▸ **Task material**:
===============

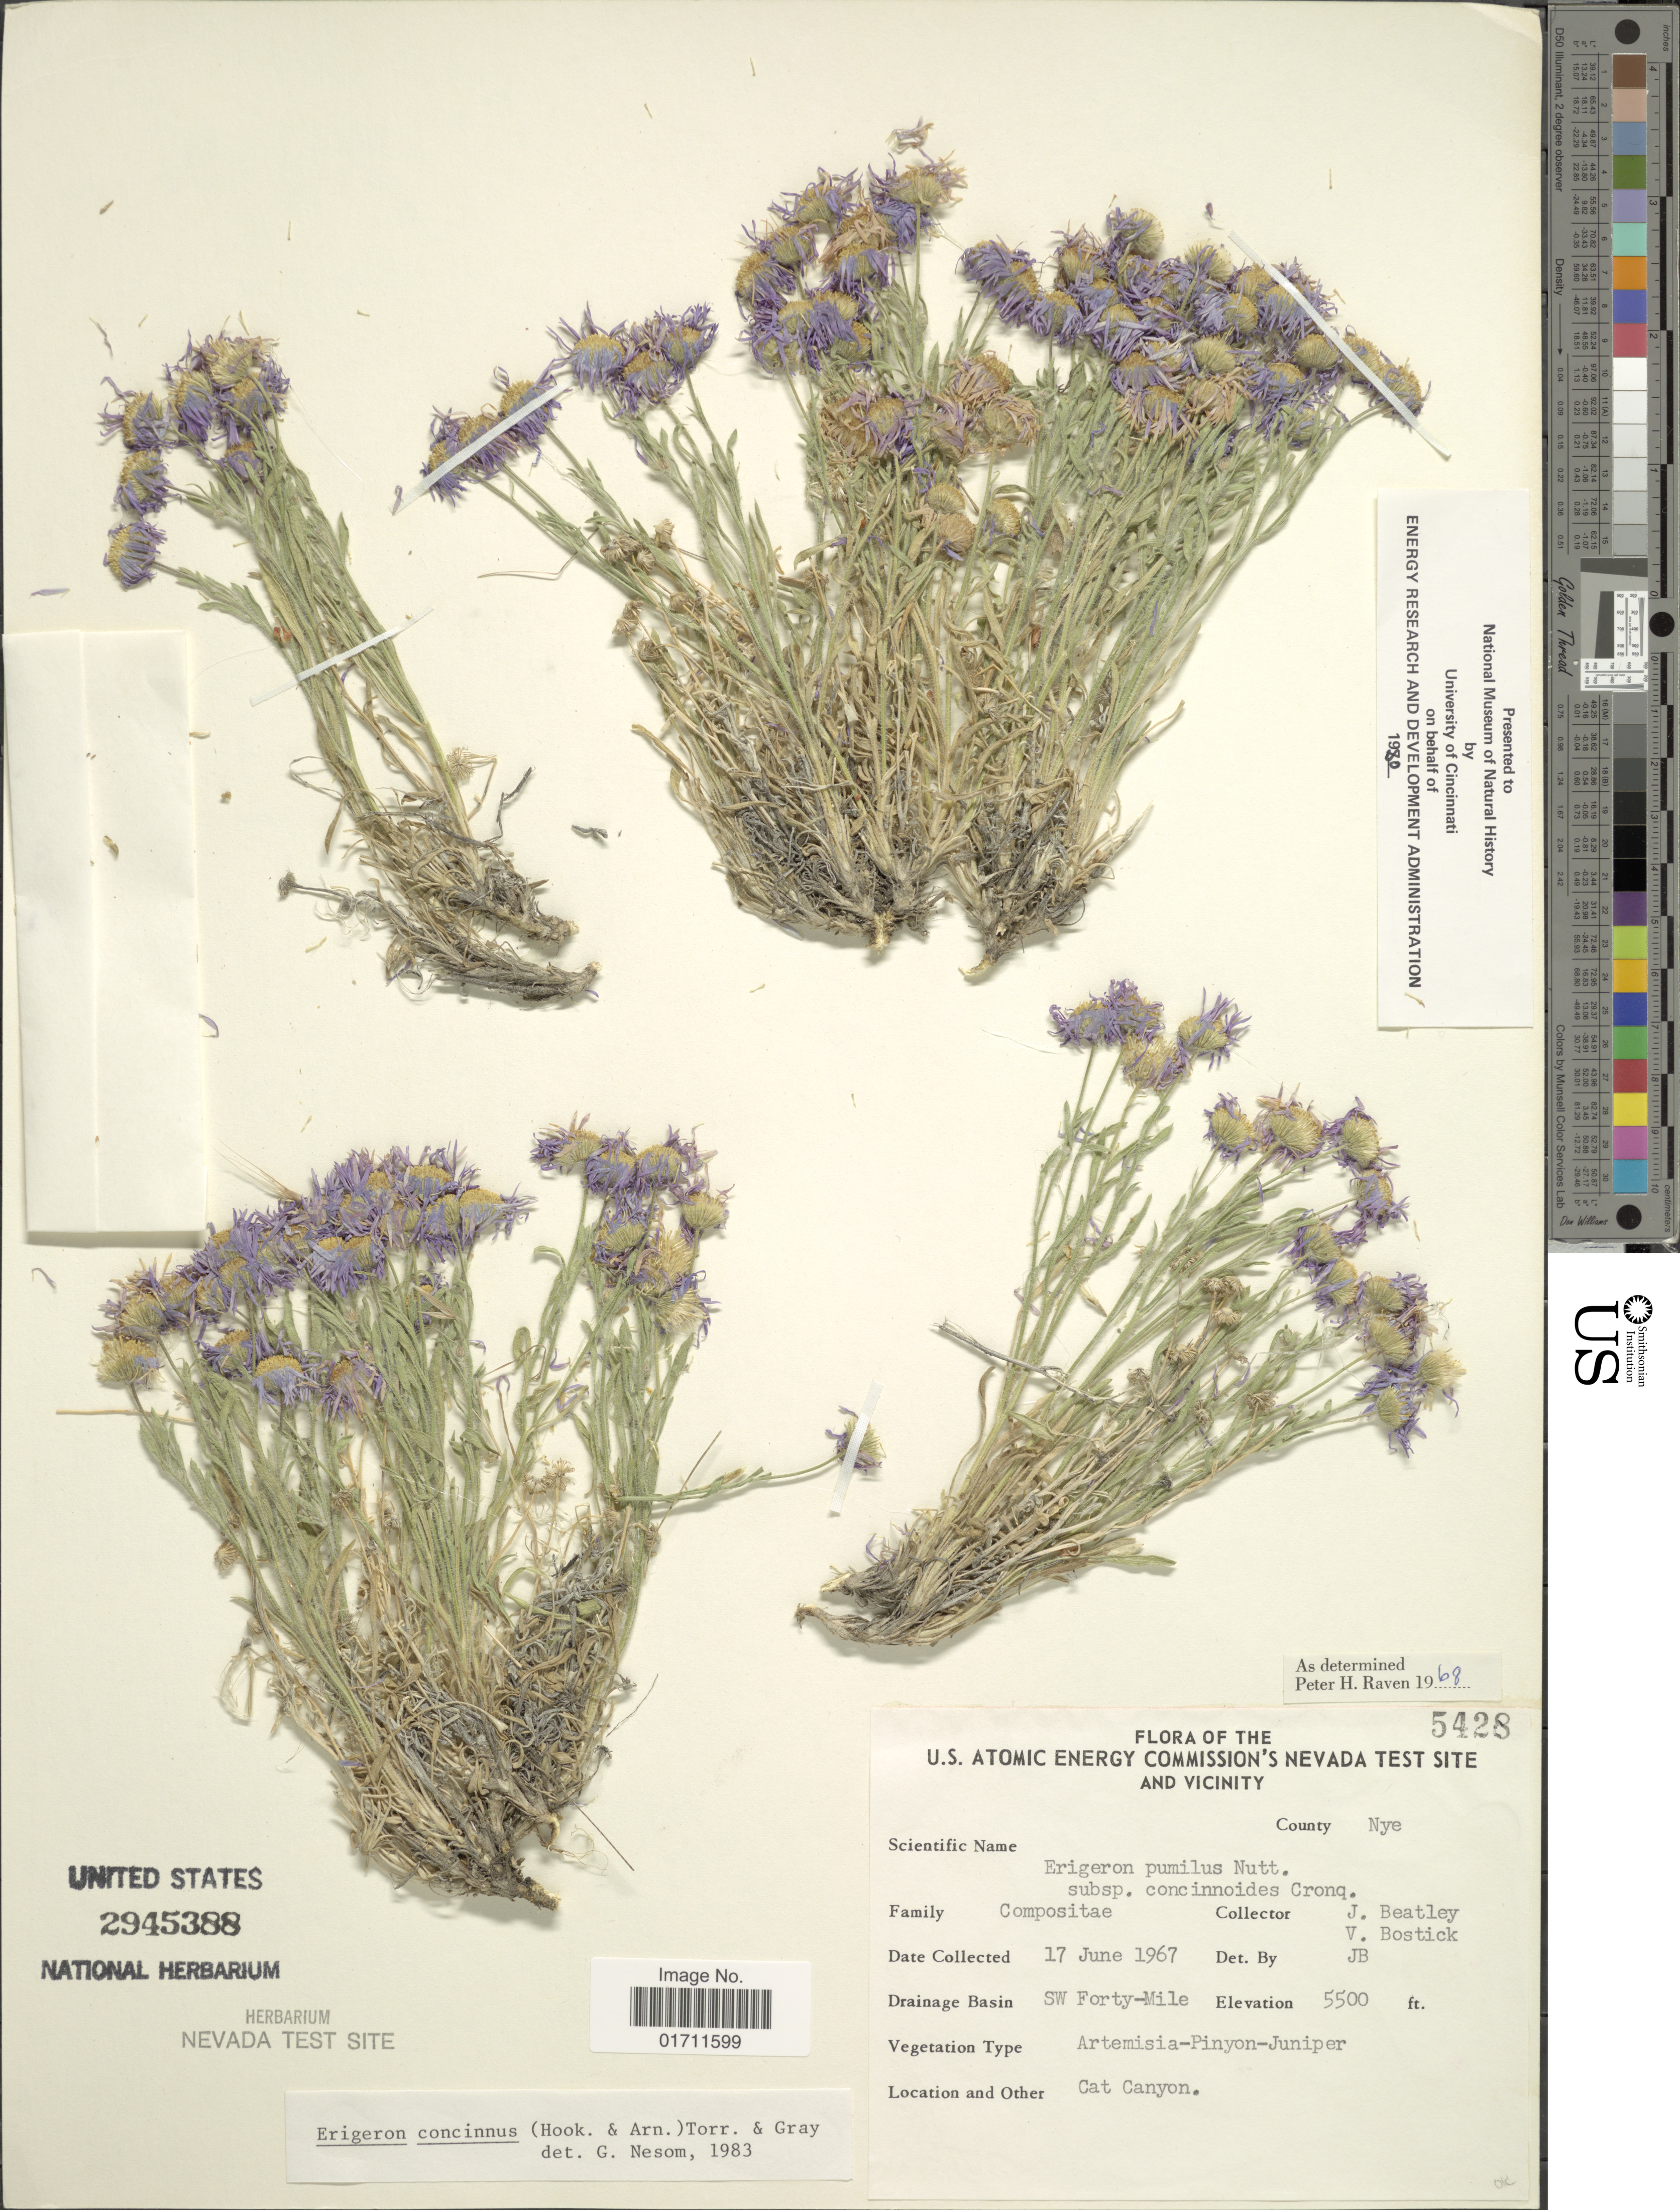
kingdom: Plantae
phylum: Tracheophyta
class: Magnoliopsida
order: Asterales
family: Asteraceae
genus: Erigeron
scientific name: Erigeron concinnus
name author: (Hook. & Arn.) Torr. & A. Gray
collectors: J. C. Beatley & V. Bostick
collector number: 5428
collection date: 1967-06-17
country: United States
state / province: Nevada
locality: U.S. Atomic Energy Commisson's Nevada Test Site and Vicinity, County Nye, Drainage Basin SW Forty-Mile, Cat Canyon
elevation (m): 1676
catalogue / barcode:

===============

▸ **Do this**: Please retype every line of the entries above without any changes, leaving the pictures out.

▸ **Final result**:
kingdom: Plantae
phylum: Tracheophyta
class: Magnoliopsida
order: Asterales
family: Asteraceae
genus: Erigeron
scientific name: Erigeron concinnus
name author: (Hook. & Arn.) Torr. & A. Gray
collectors: J. C. Beatley & V. Bostick
collector number: 5428
collection date: 1967-06-17
country: United States
state / province: Nevada
locality: U.S. Atomic Energy Commisson's Nevada Test Site and Vicinity, County Nye, Drainage Basin SW Forty-Mile, Cat Canyon
elevation (m): 1676
catalogue / barcode:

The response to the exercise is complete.